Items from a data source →

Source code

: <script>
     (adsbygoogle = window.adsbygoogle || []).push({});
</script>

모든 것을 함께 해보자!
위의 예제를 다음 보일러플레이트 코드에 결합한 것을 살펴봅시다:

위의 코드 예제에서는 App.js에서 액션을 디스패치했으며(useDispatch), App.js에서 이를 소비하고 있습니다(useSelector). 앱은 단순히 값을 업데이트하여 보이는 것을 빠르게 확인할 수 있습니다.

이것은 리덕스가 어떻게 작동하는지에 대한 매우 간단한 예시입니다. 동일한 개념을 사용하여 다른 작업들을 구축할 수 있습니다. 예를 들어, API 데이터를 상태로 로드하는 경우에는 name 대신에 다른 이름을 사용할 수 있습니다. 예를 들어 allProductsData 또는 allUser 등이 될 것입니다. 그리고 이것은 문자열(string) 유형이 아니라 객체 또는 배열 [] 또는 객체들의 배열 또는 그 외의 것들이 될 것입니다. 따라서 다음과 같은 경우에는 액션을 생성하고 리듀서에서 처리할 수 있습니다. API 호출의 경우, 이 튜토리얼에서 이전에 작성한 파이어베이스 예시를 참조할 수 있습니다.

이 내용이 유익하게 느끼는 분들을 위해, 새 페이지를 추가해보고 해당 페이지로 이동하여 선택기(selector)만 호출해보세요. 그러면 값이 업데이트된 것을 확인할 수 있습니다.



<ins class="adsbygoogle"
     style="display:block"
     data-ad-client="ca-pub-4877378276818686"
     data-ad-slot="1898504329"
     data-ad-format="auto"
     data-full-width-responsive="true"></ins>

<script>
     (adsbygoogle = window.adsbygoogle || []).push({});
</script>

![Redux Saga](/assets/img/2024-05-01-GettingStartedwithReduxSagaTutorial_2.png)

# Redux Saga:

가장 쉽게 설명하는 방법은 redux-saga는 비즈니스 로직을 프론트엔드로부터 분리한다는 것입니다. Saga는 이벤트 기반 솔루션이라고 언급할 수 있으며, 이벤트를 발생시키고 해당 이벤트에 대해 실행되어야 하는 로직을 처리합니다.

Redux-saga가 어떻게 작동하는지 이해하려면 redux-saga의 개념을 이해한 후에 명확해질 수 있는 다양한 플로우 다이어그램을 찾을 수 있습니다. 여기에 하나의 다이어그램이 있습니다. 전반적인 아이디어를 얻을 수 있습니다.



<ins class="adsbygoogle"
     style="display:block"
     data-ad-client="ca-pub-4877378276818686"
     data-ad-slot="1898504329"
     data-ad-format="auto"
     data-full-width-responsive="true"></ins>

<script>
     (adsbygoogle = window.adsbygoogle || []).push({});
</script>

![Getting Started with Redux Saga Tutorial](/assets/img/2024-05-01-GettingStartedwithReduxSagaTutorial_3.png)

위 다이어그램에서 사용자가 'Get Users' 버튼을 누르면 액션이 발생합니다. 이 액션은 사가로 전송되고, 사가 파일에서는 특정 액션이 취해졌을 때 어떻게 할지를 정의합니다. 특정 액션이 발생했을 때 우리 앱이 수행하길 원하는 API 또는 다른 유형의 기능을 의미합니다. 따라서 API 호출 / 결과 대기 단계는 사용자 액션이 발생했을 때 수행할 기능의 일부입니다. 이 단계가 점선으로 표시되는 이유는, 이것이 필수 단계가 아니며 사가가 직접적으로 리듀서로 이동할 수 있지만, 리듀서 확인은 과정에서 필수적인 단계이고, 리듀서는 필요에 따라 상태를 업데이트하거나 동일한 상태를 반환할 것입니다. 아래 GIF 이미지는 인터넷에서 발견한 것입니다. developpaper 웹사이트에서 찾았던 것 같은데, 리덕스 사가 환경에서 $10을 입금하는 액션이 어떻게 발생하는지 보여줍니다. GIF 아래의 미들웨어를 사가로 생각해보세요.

What this task involves → Nothing in the records should be left out; write all of them out again exactly.

Response area →
Source code

: <script>
     (adsbygoogle = window.adsbygoogle || []).push({});
</script>

모든 것을 함께 해보자!
위의 예제를 다음 보일러플레이트 코드에 결합한 것을 살펴봅시다:

위의 코드 예제에서는 App.js에서 액션을 디스패치했으며(useDispatch), App.js에서 이를 소비하고 있습니다(useSelector). 앱은 단순히 값을 업데이트하여 보이는 것을 빠르게 확인할 수 있습니다.

이것은 리덕스가 어떻게 작동하는지에 대한 매우 간단한 예시입니다. 동일한 개념을 사용하여 다른 작업들을 구축할 수 있습니다. 예를 들어, API 데이터를 상태로 로드하는 경우에는 name 대신에 다른 이름을 사용할 수 있습니다. 예를 들어 allProductsData 또는 allUser 등이 될 것입니다. 그리고 이것은 문자열(string) 유형이 아니라 객체 또는 배열 [] 또는 객체들의 배열 또는 그 외의 것들이 될 것입니다. 따라서 다음과 같은 경우에는 액션을 생성하고 리듀서에서 처리할 수 있습니다. API 호출의 경우, 이 튜토리얼에서 이전에 작성한 파이어베이스 예시를 참조할 수 있습니다.

이 내용이 유익하게 느끼는 분들을 위해, 새 페이지를 추가해보고 해당 페이지로 이동하여 선택기(selector)만 호출해보세요. 그러면 값이 업데이트된 것을 확인할 수 있습니다.



<ins class="adsbygoogle"
     style="display:block"
     data-ad-client="ca-pub-4877378276818686"
     data-ad-slot="1898504329"
     data-ad-format="auto"
     data-full-width-responsive="true"></ins>

<script>
     (adsbygoogle = window.adsbygoogle || []).push({});
</script>

![Redux Saga](/assets/img/2024-05-01-GettingStartedwithReduxSagaTutorial_2.png)

# Redux Saga:

가장 쉽게 설명하는 방법은 redux-saga는 비즈니스 로직을 프론트엔드로부터 분리한다는 것입니다. Saga는 이벤트 기반 솔루션이라고 언급할 수 있으며, 이벤트를 발생시키고 해당 이벤트에 대해 실행되어야 하는 로직을 처리합니다.

Redux-saga가 어떻게 작동하는지 이해하려면 redux-saga의 개념을 이해한 후에 명확해질 수 있는 다양한 플로우 다이어그램을 찾을 수 있습니다. 여기에 하나의 다이어그램이 있습니다. 전반적인 아이디어를 얻을 수 있습니다.



<ins class="adsbygoogle"
     style="display:block"
     data-ad-client="ca-pub-4877378276818686"
     data-ad-slot="1898504329"
     data-ad-format="auto"
     data-full-width-responsive="true"></ins>

<script>
     (adsbygoogle = window.adsbygoogle || []).push({});
</script>

![Getting Started with Redux Saga Tutorial](/assets/img/2024-05-01-GettingStartedwithReduxSagaTutorial_3.png)

위 다이어그램에서 사용자가 'Get Users' 버튼을 누르면 액션이 발생합니다. 이 액션은 사가로 전송되고, 사가 파일에서는 특정 액션이 취해졌을 때 어떻게 할지를 정의합니다. 특정 액션이 발생했을 때 우리 앱이 수행하길 원하는 API 또는 다른 유형의 기능을 의미합니다. 따라서 API 호출 / 결과 대기 단계는 사용자 액션이 발생했을 때 수행할 기능의 일부입니다. 이 단계가 점선으로 표시되는 이유는, 이것이 필수 단계가 아니며 사가가 직접적으로 리듀서로 이동할 수 있지만, 리듀서 확인은 과정에서 필수적인 단계이고, 리듀서는 필요에 따라 상태를 업데이트하거나 동일한 상태를 반환할 것입니다. 아래 GIF 이미지는 인터넷에서 발견한 것입니다. developpaper 웹사이트에서 찾았던 것 같은데, 리덕스 사가 환경에서 $10을 입금하는 액션이 어떻게 발생하는지 보여줍니다. GIF 아래의 미들웨어를 사가로 생각해보세요.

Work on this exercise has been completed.